Many parents lament the impact of homework on their relationship with their children; they may also resent having to play the role of enforcer and worry that they will be criticized either for not being involved enough with the homework or for becoming too involved. The positive effects of homework are largely mythical.
Teachers should be invited to reflect on whether any given example of homework will help students think deeply about questions that matter.
What philosophy of teaching, what theory of learning, lies behind each assignment?
Later on we’ll figure out what to make them do.” I’ve heard from countless people across the country about the frustration they feel over homework.
Parents who watch a torrent of busywork spill out of their children’s backpacks wish they could help teachers understand how the cons overwhelmingly outweigh the pros.
Does it seem to assume that children are meaning makers — or empty vessels?
Is learning regarded as a process that’s mostly active or passive? Ultimately, it’s not enough just to have less homework or even better homework.

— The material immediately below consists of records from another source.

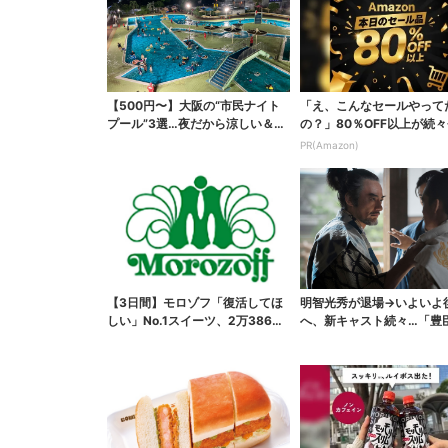
【500円〜】大阪の“市民ナイト
「え、こんなセールやって
プール”3選…夜だから涼しい＆コ
の？」80％OFF以上が続々
スパ最強
場！Amazonの本気が...
PR(Amazon)
【3日間】モロゾフ「復活してほ
明智光秀が退場→いよいよ
しい」No.1スイーツ、2万3865
へ、新キャスト続々…「豊
票から選ばれた...
弟！」振り返り＆第30...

Let’s face it: Most children dread homework, or at best see it as something to be gotten through. Educate yourself and share what you’ve learned with teachers, parents, and central office administrators.
Thus, even if it did provide other benefits, they would have to be weighed against its likely effect on kids’ love of learning. Make sure you know what the research says – that there is no reason to believe that children would be at any disadvantage in terms of their academic learning or life skills if they had much less homework, or even none at all.